Zwergzebus -
eine exotische Wildrinderrasse mit starkem Potential

Rassebeschreibung

Die Zwergzebus stammen ursprünglich aus Sri–Lanka und dem Kaukasus.
Typisch für diese kleinen Fleischrinder ist ein zierlicher Körperbau, schmale Köpfe mit waagerecht abstehenden Ohren und Hörnern, welche nach oben zeigen sollen. Weitere typische Merkmale sind eine ausgeprägte Wamme (Hautfalte am Hals) und der, beim Bullen größere und bei der Kuh kleinere Buckel im Widrerristbereich.
Das Fell der Zwergzebus ist seidig, glänzend und in fast allen Farben vorhanden, von weiß, rot, braun, ocker, schwarz bis zu wundervollen Farbschattierungen und verschiedenen Variationen.
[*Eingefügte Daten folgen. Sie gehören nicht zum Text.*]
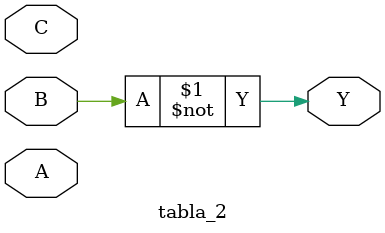
<source format=v>
module tabla_2(input wire A,B,C, output wire Y);

  assign Y = ~B;
              
endmodule



</source>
Die Tiere können einfarbig mit Aalstrich, gestromt, gescheckt oder gepunktet sein.

Für uns immer wieder faszinierend ist der starke „Familiensinn“ und Zusammenhalt der Herde.
Die Geburten erfolgen im Beisein der Herde, ungestört bringt die Kuh unter den wachsamen Blicken der anderen Tiere ihr Kalb zur Welt, welches sofort danach von allen Herdenmitgliedern, auch vom Bullen, liebevoll und vorsichtig „begrüßt“ wird.

Auch den Besitzern und Pflegern gegenüber stellt sich bei liebevollem Umgang mit den Tieren bald ein echtes „Vertrauensverhältnis“ ein, wir würden aber keinem Fremden raten, eine Koppel mit einer Zwergzebuherde zu betreten.

Zwergzebus sind sehr genügsame Rinder, welche sich im Sommer mit (auch schon mal mit etwas älteren) Gräsern und Kräutern und im Winter mit Heu, Stroh und Wasser zufrieden geben.

Impfungen und sonstige Medikamente sind bei dieser Rasse nicht nur völlig überflüssig, sondern ein unnötiger Eingriff in ihr natürliches, sehr stark ausgeprägtes Immunsystem.
Die Durchführung einer Entwurmung, einmal bis zweimal jährlich bei größeren Beständen, ist aber sehr sinnvoll und daher unbedingt anzuraten.
Ihr sehr dichtes Fell und seine natürliche Fettschicht schützt vor Zecken – und Milbenbefall und sonstigem Ungeziefer.

Durch ihr geringes Gewicht (Bullen bis ca. 400 kg, Kühe bis ca. 250 kg) und Größe (Widerristhöhe bis max. 1,30 cm) werden Zwergzebus gern in der Landschafts- und Weidepflege eingesetzt, denn es ist die einzige Rinderrasse die so gut wie keine Trittschäden verursacht.
Flächen, welche für Milch – und Mastvieh nicht genügend Futter hergeben, und mit Unkraut und Büschen überwuchert sind oder Wiesen, die von Pferden nur ungenügend abgefressen wurden, werden vom Zwergzebu gern angenommen, abgeweidet und eine Verwilderung der Flächen wird so verhindert.


Wofür es sich lohnt, Zwergzebus zu züchten


Wir vom Falkenhof haben uns zum Ziel gesetzt, eine reinrassige, saubere Herdbuchzucht zu betreiben, das Zwergzebu auch hier in den östlichen Bundesländern Deutschlands publik und auf diese interessante Rinderrasse aufmerksam zu machen.

Seit März 2014 ist Uwe Böttger Beisitzer im Vorstand des Verbandes deutscher Zwergzebuzüchter (VDZ) und damit direkter Ansprechpartner für alle Interessierten im Ostteil der Bundesrepublik zur Arbeit des Verbandes.

Da wir die Herdbuchzüchter mit der größten Herde dieser Rasse in Sachsen sind, versuchen wir weitere Züchter zu finden, die an dieser speziellen Rinderrasse interessiert sind und zu einer Zucht, ob Herdbuch oder reinrassig ohne Papiere, bereit wären.

Zwergzebus haben ein sehr fein strukturiertes, dunkles Fleisch mit edlem, fast wildähnlichem Geschmack.
Kenner und Gourmets sagen der Geschmack ist eine Mischung aus Wild- und Kalbfleisch.
Das Zwergzebufleisch ist sehr Cholesterin- und Fettarm und somit bestens für die gesundheitsbewusste Ernährung geeignet.